Thank you for the suggestion! OK so I’m not very fresh on topological spaces (compactness and all that), so I’ll try to avoid discussing these abstract concepts, but don’t hesitate to tell me if I should think more about it and to correct me if I’m wrong. Again, I’ll lay out a detailed take on what I’m doing or trying to do, so apologies for the length.
I’ll start from the equation for the Jacobian that I already had above:
J(x) = \begin{bmatrix}
(\partial_1 G_1)(x) & (\partial_2 G_1)(x) & \cdots & (\partial_N G_1)(x)\\
(\partial_1 G_2)(x) & (\partial_2 G_2)(x) & \cdots & (\partial_N G_2)(x)\\
\vdots & & \ddots & \vdots \\
(\partial_1 G_N)(x) & (\partial_2 G_N)(x) & \cdots & (\partial_N G_N)(x)\\
\end{bmatrix}
- \begin{bmatrix}
T_1 & & & \\
& T_2 & & \\
& & \ddots & \\
& & & T_N\\
\end{bmatrix}
where the G_i(x_1,\ldots,x_n) are functions of the vectors x_i and the \partial_iG_j are the corresponding (sub-block) Jacobians, which are all diagonals. The T_i are matrices that, as you say, represent differential operators (but discretized onto a finite 3D grid and vectorized (as in, rearranged from 3D to 1D)).

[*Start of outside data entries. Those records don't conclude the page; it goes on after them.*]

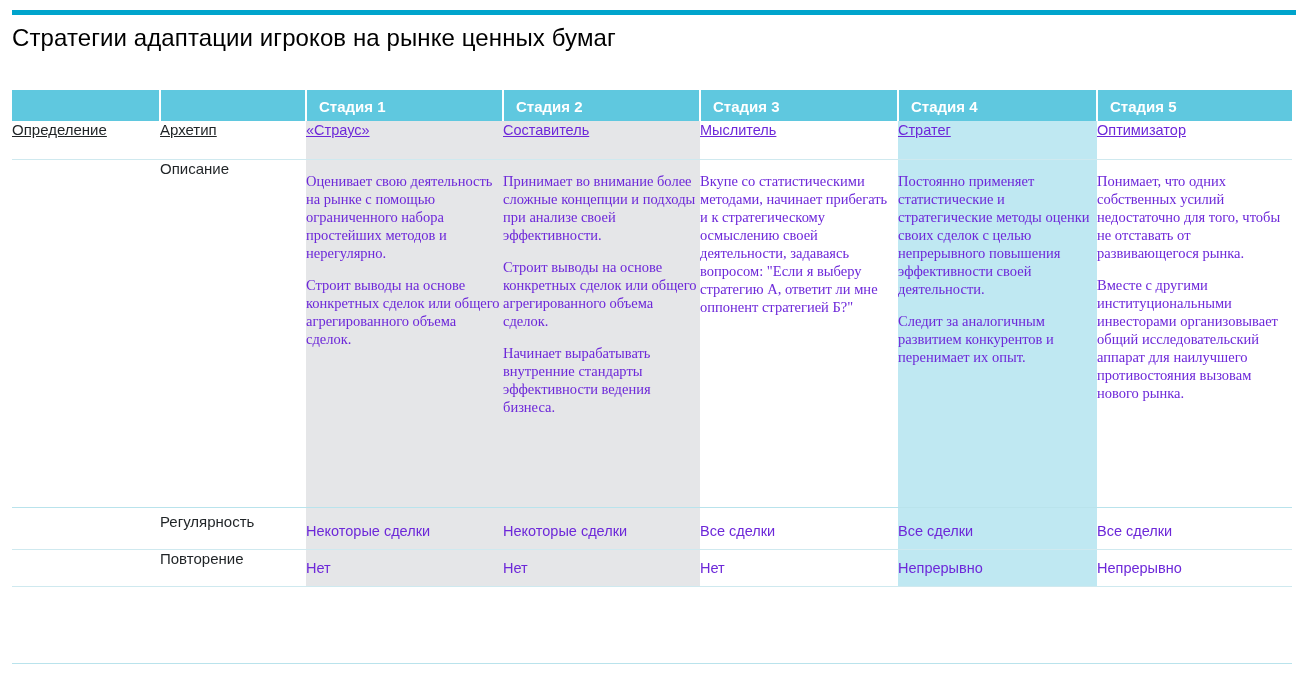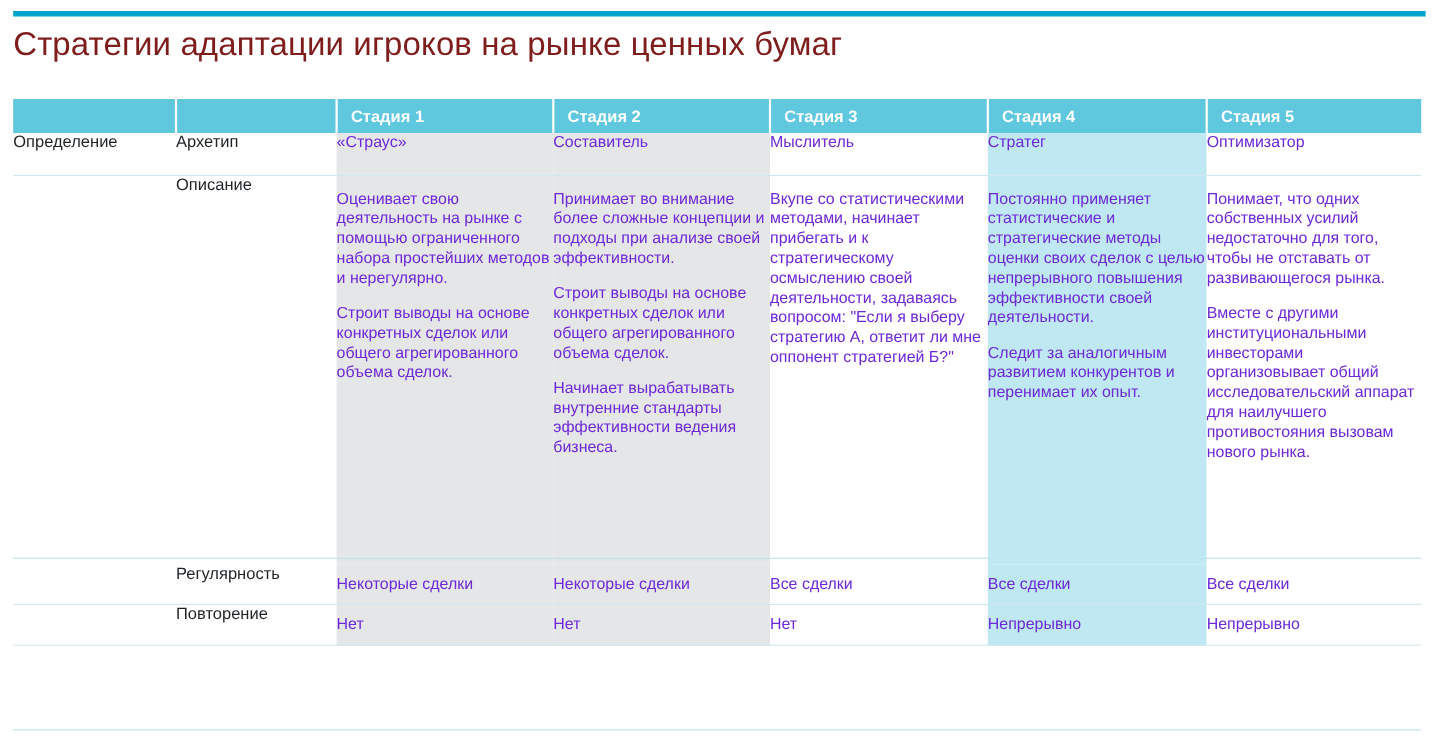--- a/index.html
+++ b/index.html
@@ -27,23 +27,23 @@
     width: 1284px;
     height: 5px;
     background: #00a4cc;
   }
 
   
   .title {
     position: absolute;
     left: 12px;
     top: 24px;
-    font-size: 30px;
+    font-size: 24px;
     font-weight: 400;
-    color: #7f1d1d;
+    color: #000000;
     letter-spacing: 0.1px;
     white-space: nowrap;
   }
 
   
   .table {
     position: absolute;
     left: 12px;
     top: 90px;
     width: 1280px;
@@ -101,42 +101,42 @@
 
   
   .tint-grey { background: #e5e6e8; }
   .tint-none { background: #ffffff; }
   .tint-cyan { background: #bfe8f2; }
   .sep-thin td  { border-bottom: 1px solid #cfe9ef; }
 
   .desc-row td { height: 348px; }
   .desc-row .cell { padding-top: 12px; }
 
-  .arch-row td { height: 38px; }
+  .arch-row td { height: 38px; text-decoration: underline; }
 
   .meas-row td { height: 36px; }
   .meas-row .cell { padding-top: 9px; padding-bottom: 9px; }
 
   
   .section-gap td {
     height: 6px;
     padding: 0;
     border-top: 1px solid #b9e3ec;
   }
 
   .bottom-rule {
     position: absolute;
     left: 12px;
     top: 663px;
     width: 1280px;
     height: 1px;
     background: #b9e3ec;
   }
 
-  .para { margin: 0 0 14px 0; }
+  .para { margin: 0 0 14px 0; font-family: Liberation Serif, serif; }
   .para:last-child { margin-bottom: 0; }
 </style>
 </head>
 <body>
 
 <div class="page">
 
   <div class="top-rule"></div>
 
   <h1 class="title">Стратегии адаптации игроков на рынке ценных бумаг</h1>

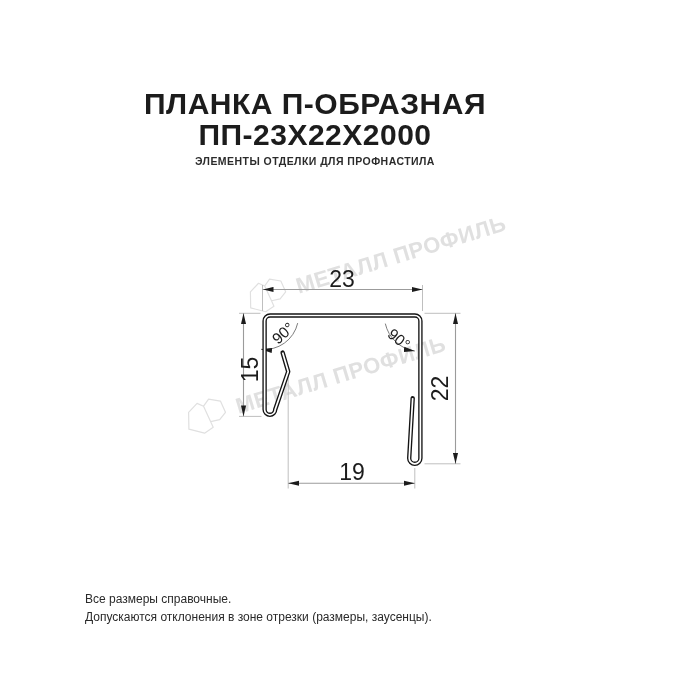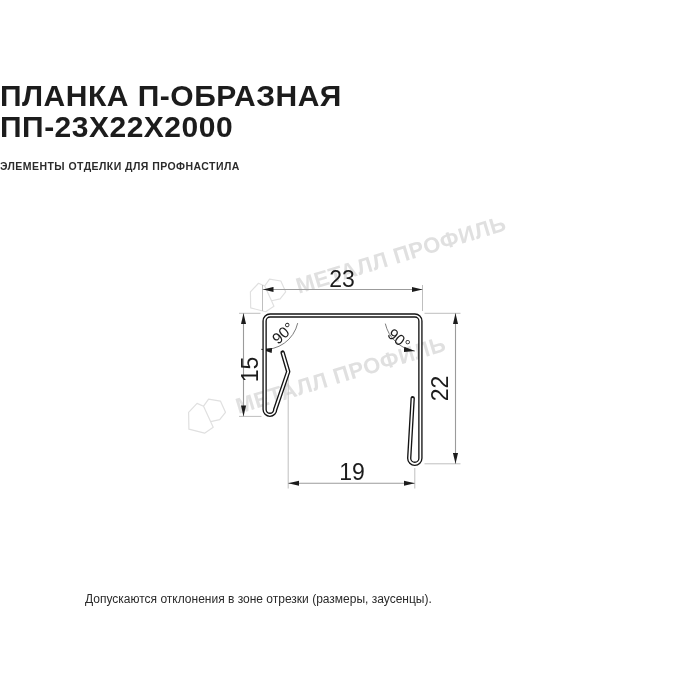--- a/index.html
+++ b/index.html
@@ -1,27 +1,27 @@
 <!DOCTYPE html>
 <html><head>
 <meta charset="utf-8">
 <style>
   html,body{margin:0;padding:0;}
   body{
     width:700px;height:700px;background:#ffffff;position:relative;overflow:hidden;
     font-family:"Liberation Sans",sans-serif;
   }
   .header{
-    position:absolute;left:0;top:80px;width:630px;color:#1c1c1c;
+    position:absolute;left:0;top:88px;width:630px;text-align:center;color:#1c1c1c;
   }
   .title{
     font-size:30px;font-weight:bold;line-height:31px;letter-spacing:.5px;color:#1c1c1c;
   }
   .subtitle{
-    margin-top:18px;font-size:10.5px;font-weight:bold;letter-spacing:.45px;color:#2b2b2b;
+    margin-top:5px;font-size:10.5px;font-weight:bold;letter-spacing:.45px;color:#2b2b2b;
   }
   .wm{
     position:absolute;display:flex;align-items:center;gap:9px;height:56px;
     transform:rotate(-17deg);transform-origin:22px 50%;pointer-events:none;
   }
   .wm-text{
     font-size:22px;font-weight:bold;color:#e0e0e0;letter-spacing:.5px;white-space:nowrap;
   }
   .wm svg{flex:0 0 auto;}
   .drawing-svg{position:absolute;left:0;top:0;}
@@ -95,14 +95,15 @@
 
   <text x="342" y="286.5" text-anchor="middle" class="dimtxt">23</text>
   <text x="258" y="369.5" text-anchor="middle" transform="rotate(-90 258 369.5)" class="dimtxt">15</text>
   <text x="448.3" y="388.5" text-anchor="middle" transform="rotate(-90 448.3 388.5)" class="dimtxt">22</text>
   <text x="352" y="479.5" text-anchor="middle" class="dimtxt">19</text>
   <text x="283" y="338.5" text-anchor="middle" transform="rotate(-42 283 333)" class="angtxt">90°</text>
   <text x="399" y="344.5" text-anchor="middle" transform="rotate(40 399 339)" class="angtxt">90°</text>
 </svg>
 
 <div class="footer">
+  <div>Все размеры справочные.</div>
   <div>Допускаются отклонения в зоне отрезки (размеры, заусенцы).</div>
 </div>
 
 </body></html>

A sketch of what it might look like in ASCII art :
⠑⢄ ⠑⢄ ⠳⣄
J(x) = ⠑⢄ ⠑⢄ ⠑⢄ + ⢿⣷
⠑⢄ ⠑⢄ ⠑⢄
= ∇G(x) + T
I’m assuming there was a bit of confusion with the names, but I guess by G you meant the first term in that equation above (that I write as ∇G(x)
). Assuming that’s correct, then I think T might fit your criteria, although my T contains at least one T_i block on the diagonal that is divergence-free, such that T_i * ones(n) .== 0
(where n = size(T_i, 1)
). This means the null space of T_i — and thus that of T — is not trivial, which I think might be a problem for doing LU (or iLU too?) on T. (It is thanks to the diagonal terms that arise from the \partial_iG_i that the null space of the whole Jacobian J(x) is actually trivial and allows me to “invert” it.)
However, I think I can get away with a preconditioner by rearranging things a bit. Indeed, I can remove a constant piece from the \partial_i G_j and move them into T such that it is invertible and amenable to iLU preconditioning. That’s because the blocks for which the T_i are non-invertible also come with a corresponding G_i that has a linear term. So I can write them as G_i(x_1,\ldots,x_N) = \tilde{G}_i(x_1, \ldots, x_N) + \lambda_i x_i, where the \lambda_i x_i term has Jacobian \lambda_i I. Sticking this \lambda_i I into a new \tilde{T}_i = T_i - \lambda_i I allows me to rewrite J(x) as
J(x) = \begin{bmatrix}
(\partial_1 \tilde{G}_1)(x) & (\partial_2 G_1)(x) & \cdots & (\partial_N G_1)(x)\\
(\partial_1 G_2)(x) & (\partial_2 \tilde{G}_2)(x) & \cdots & (\partial_N G_2)(x)\\
\vdots & & \ddots & \vdots \\
(\partial_1 G_N)(x) & (\partial_2 G_N)(x) & \cdots & (\partial_N \tilde{G}_N)(x)\\
\end{bmatrix}
- \begin{bmatrix}
\tilde{T}_1 & & & \\
& \tilde{T}_2 & & \\
& & \ddots & \\
& & & \tilde{T}_N\\
\end{bmatrix}
where the \tilde{T}_i are all invertible so iLU should work (I think). But I’m not sure:
- Are the criteria that you mention met? (Do they strictly need to be?)
- Is \nabla\tilde{G}(x) compact?
- Is the resolvent of T compact? (I don’t know what the resolvent is actually so I’d love a small explanation if possible, otherwise, I have been trying to go to bed for 1hr+ now so I’ll leave it at that and come back to this later )
Another question comes to mind though. When LU + backsolve work (i.e., when the matrices are small or sparse enough and I have enough memory), then shouldn’t I stick with that instead of going for Krylov? I thought GMRES would be slower in this case. (FWIW, GMRES and co. are part of composability that I am looking for in the future, but I don’t think I need it right now.)